In all of these cases, as well as several others in the report, the USCO makes no specific recommendations but simply asks Congress to ensure that this is what they intended. There are no firm plans here, just an acknowledgment that the internet and the legal climate have changed and Congress needs to revisit these issues to ensure that they are working as desired.
The USCO ultimately is right. The DMCA is a law that needs regular maintenance and, for all of the handwringing, the report doesn’t really call for anything drastic, other than pointing out the areas that need to be looked at.
In the end, the USCO is correct about all of these areas. Whether they need fixing or not is for Congress to decide, but they certainly need to be looked at closely.
Areas Where the Law Failed
There are two key areas that the USCO points to where the law itself failed from the outset and both contend with false notices and counter-notices.
The first is the timeframes. Though the USCO liked the flexibility the law gave service providers in removing suspected infringements, it agreed that timing of the counter-notice process was bad for both sides.
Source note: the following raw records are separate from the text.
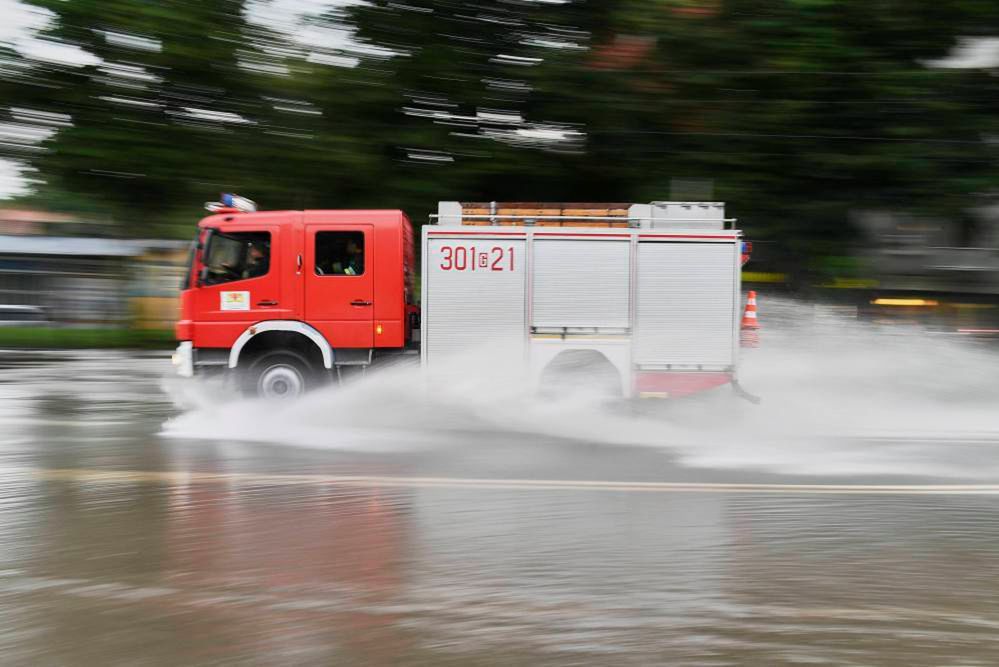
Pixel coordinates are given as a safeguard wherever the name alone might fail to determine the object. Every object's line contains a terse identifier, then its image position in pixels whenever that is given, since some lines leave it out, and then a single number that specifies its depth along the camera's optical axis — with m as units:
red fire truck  9.29
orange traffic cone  9.65
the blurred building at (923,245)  14.52
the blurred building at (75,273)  31.48
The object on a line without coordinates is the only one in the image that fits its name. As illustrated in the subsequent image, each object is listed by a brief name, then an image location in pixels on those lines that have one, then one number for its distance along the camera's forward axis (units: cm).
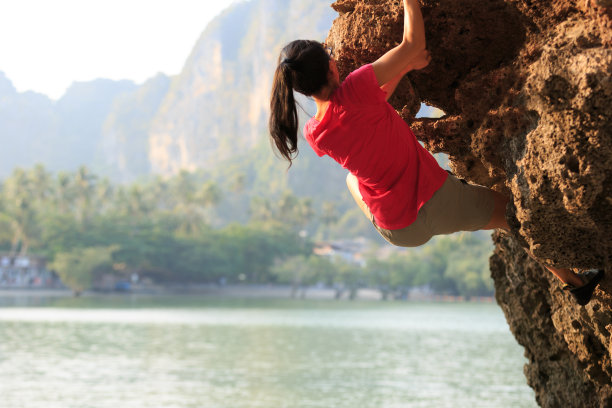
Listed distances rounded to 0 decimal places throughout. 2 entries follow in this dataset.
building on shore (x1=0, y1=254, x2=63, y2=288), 6512
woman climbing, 289
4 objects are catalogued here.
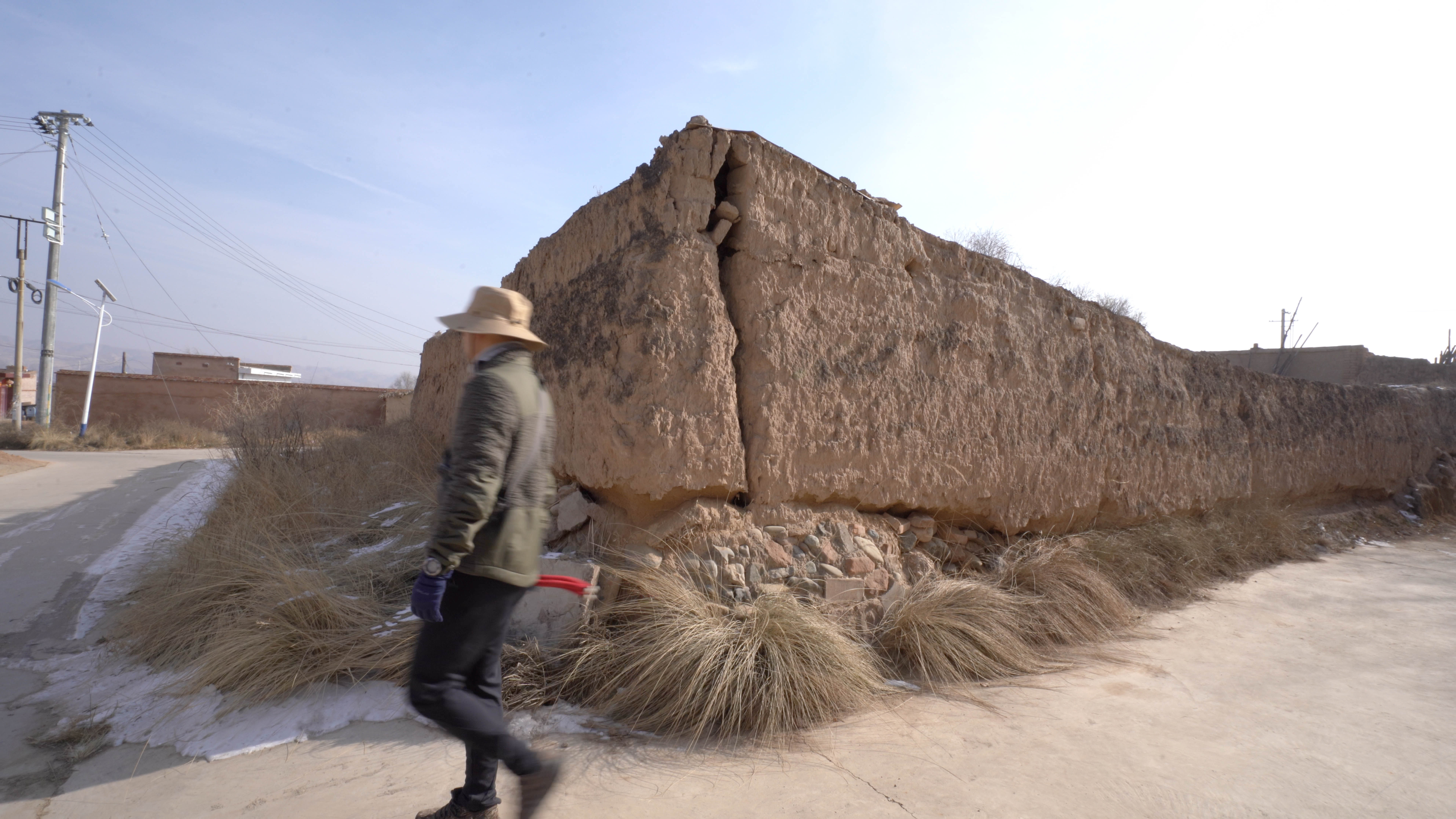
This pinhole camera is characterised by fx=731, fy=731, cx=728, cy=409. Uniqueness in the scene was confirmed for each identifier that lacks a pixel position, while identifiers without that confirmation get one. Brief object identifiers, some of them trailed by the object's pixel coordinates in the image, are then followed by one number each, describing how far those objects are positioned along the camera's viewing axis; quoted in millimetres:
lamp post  19328
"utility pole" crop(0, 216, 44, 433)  22469
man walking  2059
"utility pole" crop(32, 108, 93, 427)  21547
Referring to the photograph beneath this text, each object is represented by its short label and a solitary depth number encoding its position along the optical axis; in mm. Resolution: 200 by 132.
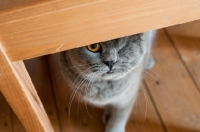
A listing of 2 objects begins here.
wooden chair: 427
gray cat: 747
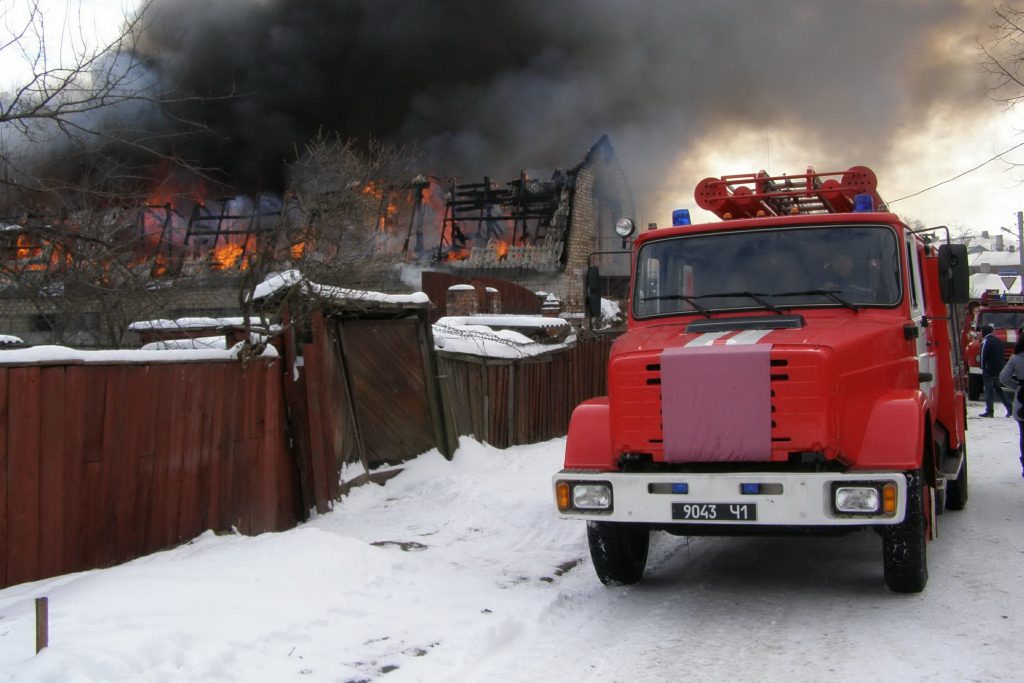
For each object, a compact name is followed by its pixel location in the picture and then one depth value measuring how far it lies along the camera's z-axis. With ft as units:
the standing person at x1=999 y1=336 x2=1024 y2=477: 27.59
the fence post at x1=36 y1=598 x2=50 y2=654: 13.55
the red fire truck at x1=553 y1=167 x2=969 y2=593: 16.96
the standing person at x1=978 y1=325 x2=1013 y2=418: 54.13
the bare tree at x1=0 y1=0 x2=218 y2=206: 20.04
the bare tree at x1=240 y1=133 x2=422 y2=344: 28.48
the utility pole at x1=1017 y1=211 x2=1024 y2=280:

Currently, if you file a counter-notice to a DMCA notice, the service provider must wait 10-14 days before restoring the content. As the USCO noted, that is both far too long for legitimate speech to be offline and far too short for a rightsholder to take the next step, which is to go to a federal court and file a lawsuit.
The USCO suggested that Congress find an alternative way for resolving such disputes but, once again, didn’t say anything about what that system would look like.
Second, the USCO said that the legal repercussions for filing a false notice or counter-notice was not severe enough to act as a proper deterrent. There, they flatly suggested raising the damages (though not by what extent).
These were both areas where the original law failed to achieve its function and the USCO is once again right to call them out as areas to fix. Once again though, it’s impossible to know if the fixes are any better at this phase, but the USCO isn’t wrong for pointing these issues out.
The next steps are what is most important and everyone should be paying close attention to what comes from Congress over the coming months and years.
There’s much, much more to say about this report. So much so that I removed nearly half of this post before publishing. However, I have a feeling that I’ll have a lot of time to say it down the road.
After all, we are very early in the process of DMCA reform. This report is an early first step and, at most, it provides an indication of the direction the wind is blowing. It says little about where we will actually end up.
It will likely be quite some time before we have firm proposals for updating or fixing the DMCA and, even then, they will likely change and shift as they wind through the political process. That assumes, of course, that such reform happens at all.
In the end, this could all be a tempest in a teapot. A report that, for all of the effort that went into, gets lost in the legislative shuffle. It could also be one of the most important reports in modern copyright history. The next steps will determine that.
So stay tunes, there’s undoubtedly a LOT more to discuss here.